Concerning the workshop, Passmore says that while the staff at the center are not professional event organizers, he was very impressed with the way the workshops were organized.

“Usually the controls in here are very tight, just like any meat processing operation,” he says. “We’ve respected that because there are actually ongoing businesses operating in here. But, you’d never know it while the workshop was taking place, that is how well organized the FPDC staff was in hosting the event while still dealing with the day-to-day business.”

To have four functioning meat plants operating in the incubator while conducting an innovation workshop, he said, was pretty impressive.

Large processing companies in Canada and the US have used the facility on a confidential basis because they can do complete testing in Alberta without disrupting their plants with testing and R&D to see if a project is feasible.

“Why not use the facility?” Passmore asked. “You enter into it on a contract basis and provide the center with a list of what equipment and services you need. You pay a fee and you use the facility for your project.”

Gil Williams, president of Poly-clip, USA, Mundelein, Ill., was first introduced to the Food Processing Development Center about two years ago. Founded in 1922, Germany-based Poly-clip produces clip closure systems for industries worldwide.

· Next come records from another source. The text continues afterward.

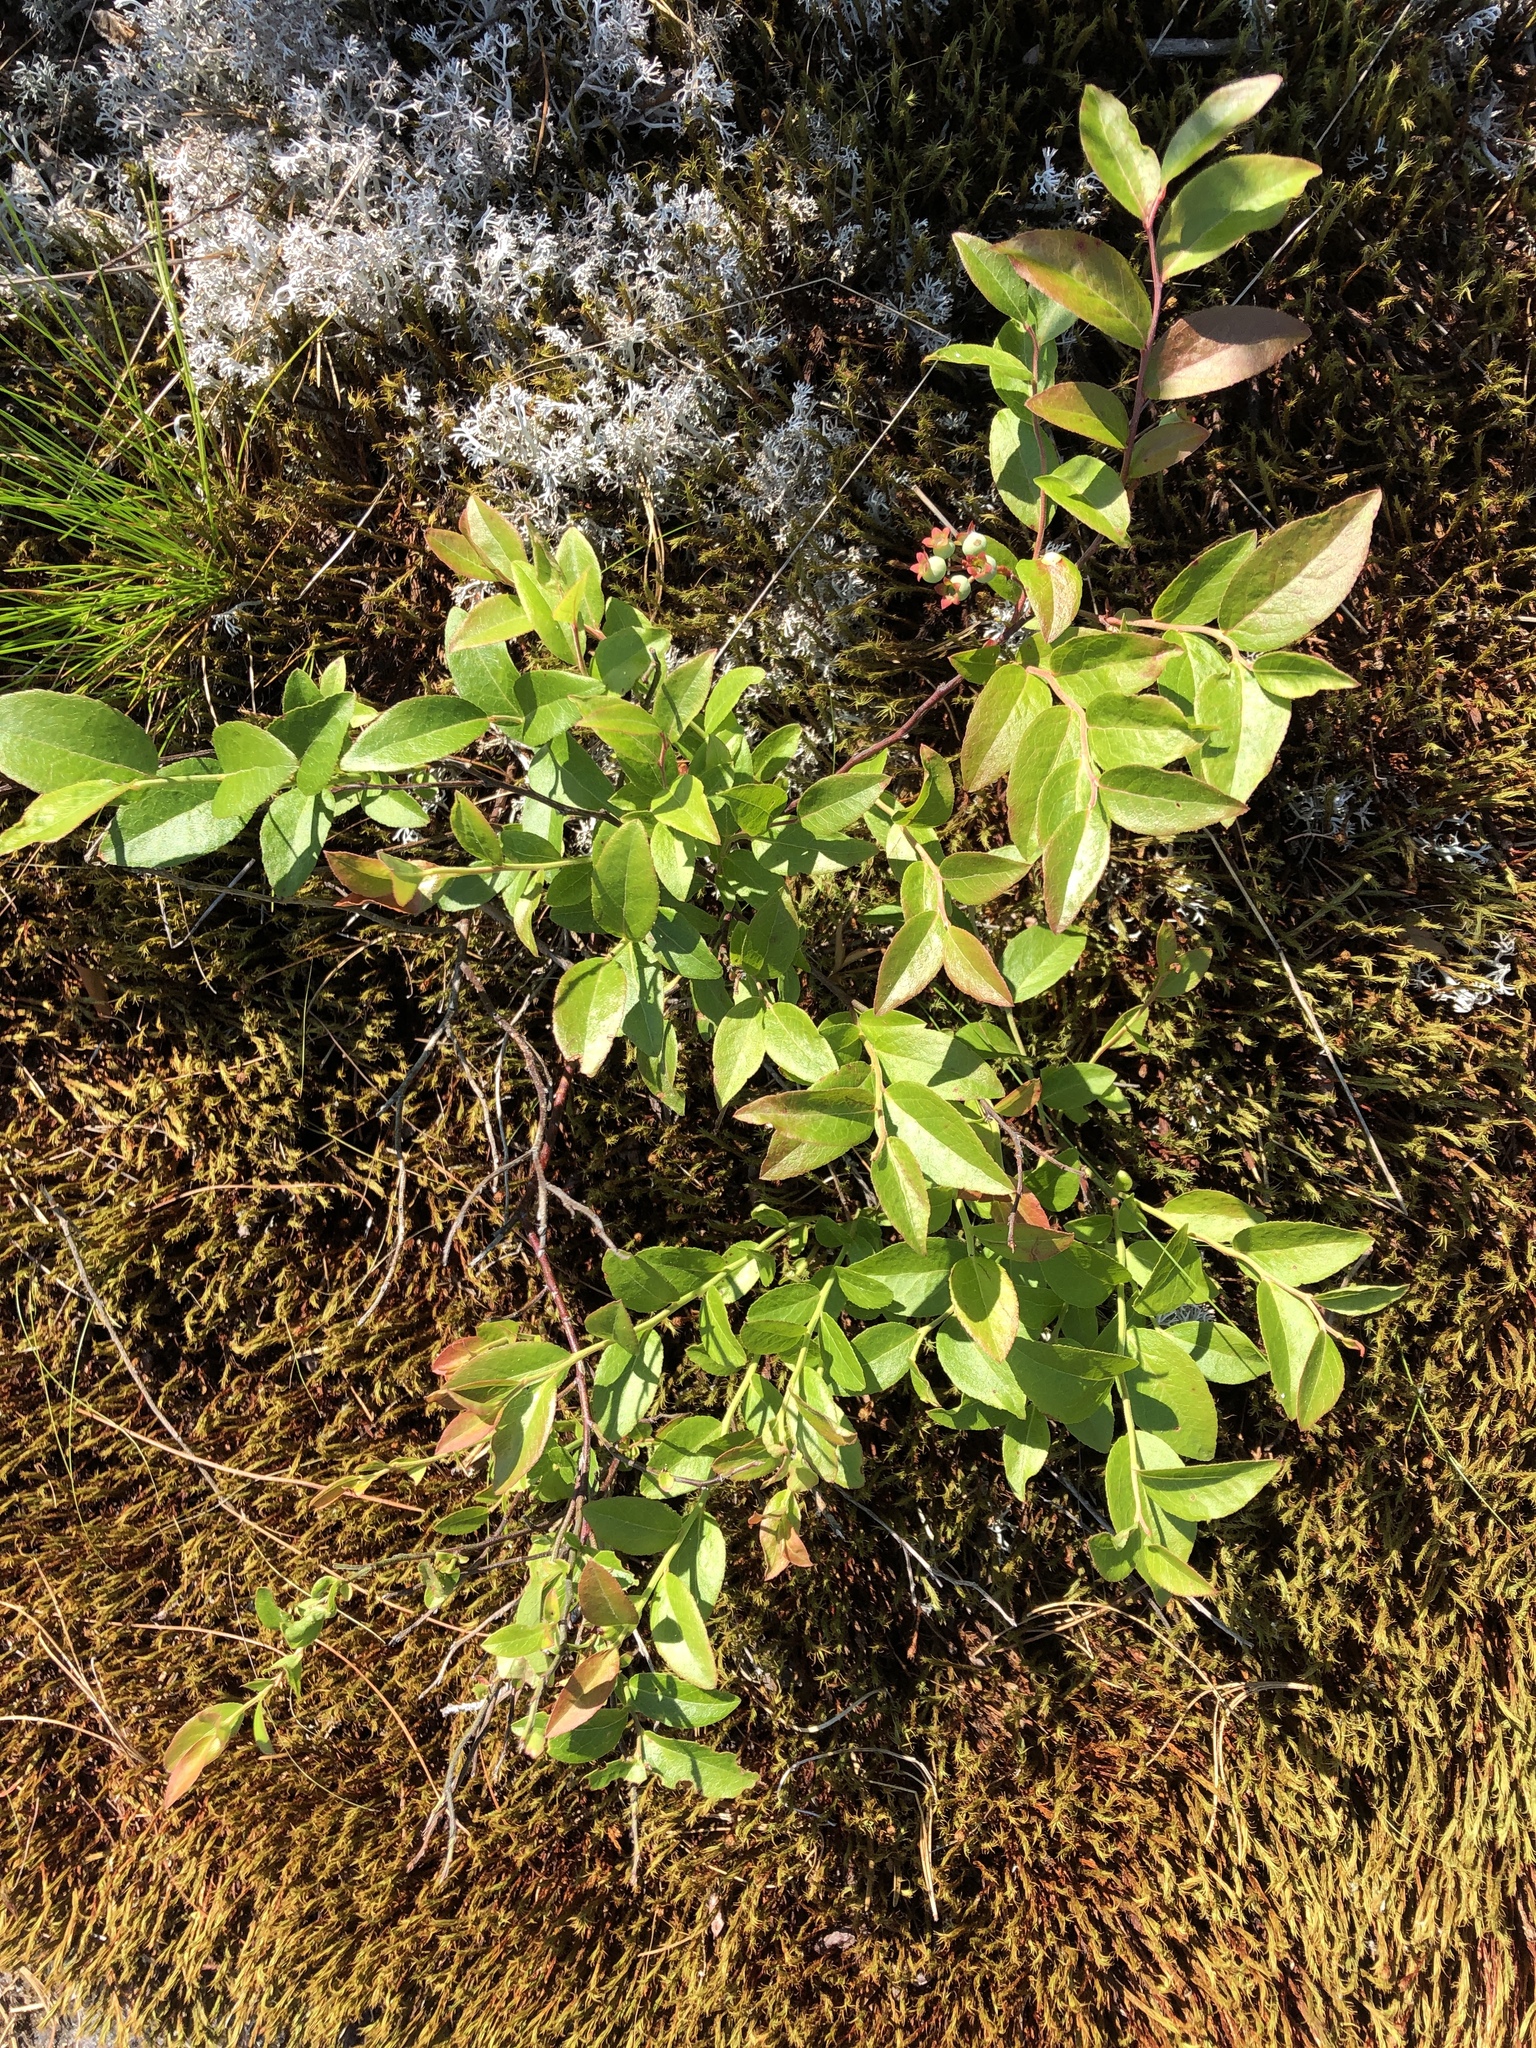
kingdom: Plantae
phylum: Tracheophyta
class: Magnoliopsida
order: Ericales
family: Ericaceae
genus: Vaccinium
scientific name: Vaccinium angustifolium
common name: Early lowbush blueberry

“We thought it would be of interest to customers because it was something different than you would find in the US; particularly the incubator concept for the meat business,” he says.

While Williams says the company hasn’t directed any customers with plans to develop a new product to the center yet, they and others attending the workshop will probably do so in the future.

“Typically, what they [start-ups] want to do is go into one of their own plants and borrow or rent equipment from the suppliers and run testing in the middle of one of their active meat plants, which is disturbing to the meat plant,” he says.

What Poly-clip did at the workshop, he adds, was to bring an intimate group together, away from the trade show concept and away from their own plant for hands-on demonstrations of what their equipment could do.

“So the center is a good way to get away to a remote location,” Williams says.